Die FDP-Fraktionsvorsitzende Katharina Blume hält die Pläne von SPD und Grünen außerdem für nicht realisierbar: „Wer soll das kontrollieren? Die Verantwortung wird einfach auf die Gastronomen abgewälzt. Man bestraft sie alle“, sagt sie und fordert stattdessen, den Blick Richtung Hamburg-Mitte zu lenken. Dort gibt es eine ressortübergreifende Taskforce, die Polizei, Gastronomen und Straßenreinigung an einen Tisch bringt.
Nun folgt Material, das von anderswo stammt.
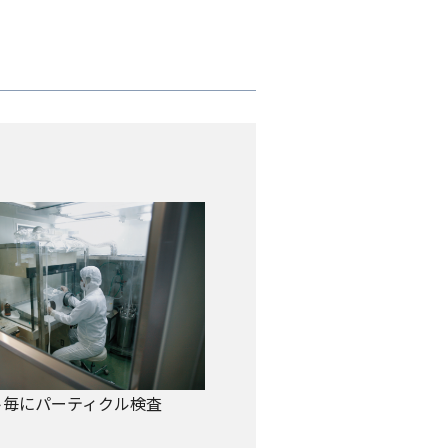
ト毎にパーティクル検査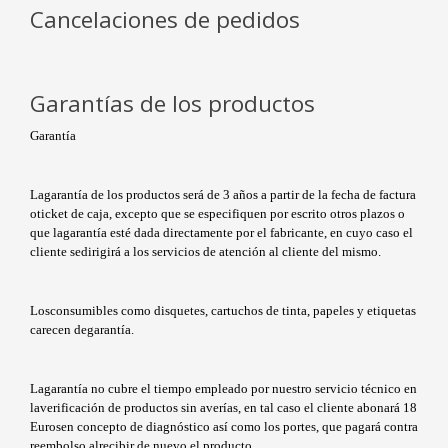
Cancelaciones de pedidos
Garantías de los productos
Garantía
Lagarantía de los productos será de 3 años a partir de la fecha de factura
oticket de caja, excepto que se especifiquen por escrito otros plazos o
que lagarantía esté dada directamente por el fabricante, en cuyo caso el
cliente sedirigirá a los servicios de atención al cliente del mismo.
Losconsumibles como disquetes, cartuchos de tinta, papeles y etiquetas
carecen degarantía.
Lagarantía no cubre el tiempo empleado por nuestro servicio técnico en
laverificación de productos sin averías, en tal caso el cliente abonará 18
Eurosen concepto de diagnóstico así como los portes, que pagará contra
reembolso alrecibir de nuevo el producto.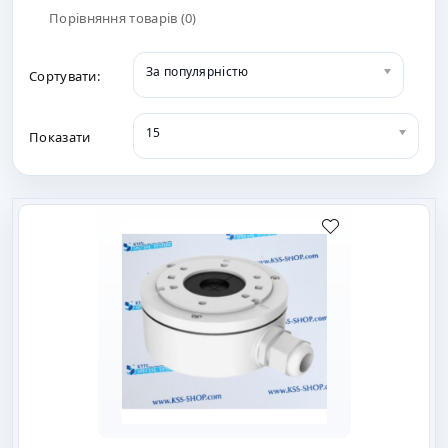
Порівняння товарів (0)
За популярністю
Сортувати:
15
Показати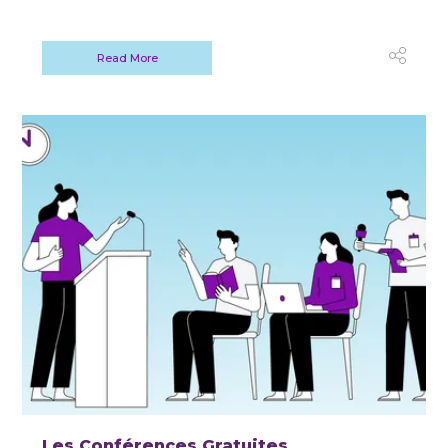
Read More
Les Conférences Gratuites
Denn das Lärmproblem in Hamburgs Ausgehvierteln ist kein unbekanntes. Erst 2024 bekam St. Pauli einen Nachtbeauftragten, der zwischen Anwohnenden und Gastronomen vermitteln soll. Dem vorausgegangen war ein Nachbarschaftsstreit in der Paul-Roosen-Straße. 2022 gründete sich dort die Initiative „Pauli wohnt“. Damals klebten in den Fenstern der Wohnhäuser gelbe Zettel mit der Aufschrift „Pauli wohnt“, von Kipppunkten und Belagerungen war die Rede. Als die Situation zu eskalieren drohte, veranstaltete die SPD-Mitte Sondersitzungen und Micro-Workshops, um zwischen den zerstrittenen Parteien zu vermitteln. Daraus resultierte die Idee des Nachtbeauftragten.

„Die Verantwortung wird einfach auf die Gastronomen abgewälzt. Man bestraft sie alle“

Katharina Blume, FDP-Fraktionsvorsitzende

Nun hat das Problem die Straßenseite gewechselt. Und erneut herrscht Uneinigkeit darüber, welcher Ansatz Abhilfe schaffen könnte. Zusätzlich zur Taskforce pocht Blume auf einen Kontrolldienst, eine Aufklärungskampagne und passiven Lärmschutz, also beispielsweise Lärmschutzsegel oder Akustikelemente. Die SPD hingegen spricht sich vor allem für aktiven Lärmschutz aus und spricht in ihrem Antrag davon, „attraktive Straßen und Plätze“ schaffen zu wollen, „die Menschen zum Aufenthalt und zur Begegnung einladen“ würden. Außengastronomie solle dort möglich sein, wo es ausreichend Platz gebe. Die FPD-Politikerin zweifelt darüber hinaus an der Umsetzbarkeit der Forderungen der SPD. Sollten Gastronomen um 21.30 Uhr die letzte Bestellung aufnehmen, würden sie „den Leuten den Stuhl unter dem Hintern wegziehen. Das wird doch nicht funktionieren“, befürchtet sie. Die Leute würden laut Blume nicht nach Hause gehen. Sie könne diesen Antrag nicht mittragen.

Für die Forderungen der Opposition stehen die Chancen schlecht: Gemeinsam haben SPD und Grüne seit Kurzem eine knappe Mehrheit. Damit hat der Antrag eine sehr hohe Chance durchzukommen.